I recently attended a Linn LP12 showcase event here in Glasgow and there was a certain omission concerning Ariston decks and Castle Engineering.
The point of the Castle Engineering reference (and also the AR XA reference) is that the engineering philosophy/ design for the LP12 was not Linn’s.
This story of the birth of the LP12 and how evil Ivor stole the design from Hamish Robertson is often alluded to. That's the story I believed myself for many years but something about it just didn’t seem to fit. If Robertson had really designed the turntable and Castle were merely building it for him, how the heck did Ivor manage to win the court case? Ivor patented the single point bearing but the rest of the deck was identical to the RD11.
A few years ago I found and read the transcript of the court ruling, it's online somewhere. Reading that, and looking at the development of Ariston and Linn turntables going forward, the truth was obvious. Yes, Robertson had approached Castle with the idea of developing a turntable but they were better engineers than he was. Maybe building a turntable was his idea, maybe Ivor really liked the idea but I reckon the final product was at least as much Linn/Castle design as his so they had as much right to sell it as he did. That's why Ivor won the case. I suspect it was Linn/Castle who were responsible for most of the defining features of the deck.
Why do I think that? Because both Linn and Ariston continued to manufacture the turntable and we can see what they did. Linn developed the LP12 for decades and everything they did made sense and improved the performance, integrity, reliability or usability of the deck. They identified structural weaknesses and improved them and they never introduced a change which had no benefit or made the deck poorer.

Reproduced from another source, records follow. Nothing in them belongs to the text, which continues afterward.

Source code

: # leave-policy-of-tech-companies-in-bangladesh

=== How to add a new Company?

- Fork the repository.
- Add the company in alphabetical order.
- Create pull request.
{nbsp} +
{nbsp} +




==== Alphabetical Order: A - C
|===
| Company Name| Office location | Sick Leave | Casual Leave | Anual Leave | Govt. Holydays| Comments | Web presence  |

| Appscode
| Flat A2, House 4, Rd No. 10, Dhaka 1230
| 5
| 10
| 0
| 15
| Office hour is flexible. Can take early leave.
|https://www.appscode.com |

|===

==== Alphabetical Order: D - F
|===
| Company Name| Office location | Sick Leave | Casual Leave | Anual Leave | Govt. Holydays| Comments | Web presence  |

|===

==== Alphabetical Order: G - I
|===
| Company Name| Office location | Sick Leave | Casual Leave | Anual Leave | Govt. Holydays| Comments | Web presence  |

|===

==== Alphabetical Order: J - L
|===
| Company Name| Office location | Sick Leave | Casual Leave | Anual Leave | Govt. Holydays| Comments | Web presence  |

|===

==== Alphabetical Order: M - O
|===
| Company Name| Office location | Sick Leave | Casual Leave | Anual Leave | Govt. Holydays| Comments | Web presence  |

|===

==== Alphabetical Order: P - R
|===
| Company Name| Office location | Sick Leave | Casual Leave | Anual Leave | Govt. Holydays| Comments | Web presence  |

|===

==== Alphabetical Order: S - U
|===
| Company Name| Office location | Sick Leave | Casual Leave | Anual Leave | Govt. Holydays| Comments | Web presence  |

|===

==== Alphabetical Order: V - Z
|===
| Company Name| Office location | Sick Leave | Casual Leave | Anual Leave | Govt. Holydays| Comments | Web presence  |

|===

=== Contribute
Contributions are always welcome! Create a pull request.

Ariston continued to develop and sell turntables based on the design too but every single one was worse than the one before it. Many of the changes were completely pointless, added to the production cost or did nothing for the sound. Others made the deck more complicated, harder to set up, sound worse or be less reliable. Late Ariston turntables are a dog's dinner. A few examples of things introduced on later versions of the deck. They painted the top plate and the top of the platter, which you can’t even see when the mat is on. They changed the size of the sub-chassis and sub-platter slightly. They made the plinth a complicated muti-part assembly. They altered the orientation of the sub-chassis which unbalanced it and required an additional spring to pull it sideways.

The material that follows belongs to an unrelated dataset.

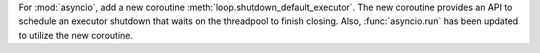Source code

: For :mod:`asyncio`, add a new coroutine :meth:`loop.shutdown_default_executor`.
The new coroutine provides an API to schedule an executor shutdown that waits
on the threadpool to finish closing. Also, :func:`asyncio.run` has been updated
to utilize the new coroutine.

It's really obvious which of the two camps knew what they were doing. I’m happy to criticize things which Linn do that I don’t like but they are clearly good mechanical engineers. I'm convinced it was Castle/Linn who were the brains behind the design. Robertson was a sore looser who knew he would struggle to compete. Note that Linn did not try to stop him from selling the deck. He had the same opportunity as Ivor/Linn did, they started from the same place, and it was no one’s fault but his own that he didn’t build on it.
As for the configuration, no Linn didn't invent it but so what? Do we criticize Ford because they didn't invent the motor chariot with a four-wheel, rear drive, front steering layout? No. They didn't invent the configuration, someone else did, but they made it work better by applying better engineering and production techniques. Likewise Linn built a better deck than AR or Thorens using the same basic layout. I'm not saying they don't work, I've got a TD160 here that sounds great, but it is not built to the same quality as the LP12 and there are some really stupid design features inside it. The AR never was a patch on the Linn and only got worse.
Linn have been successful with the LP12 because they deserve to be. They got the initial design right and have not put a foot wrong with it in fifty years! And that is not easy.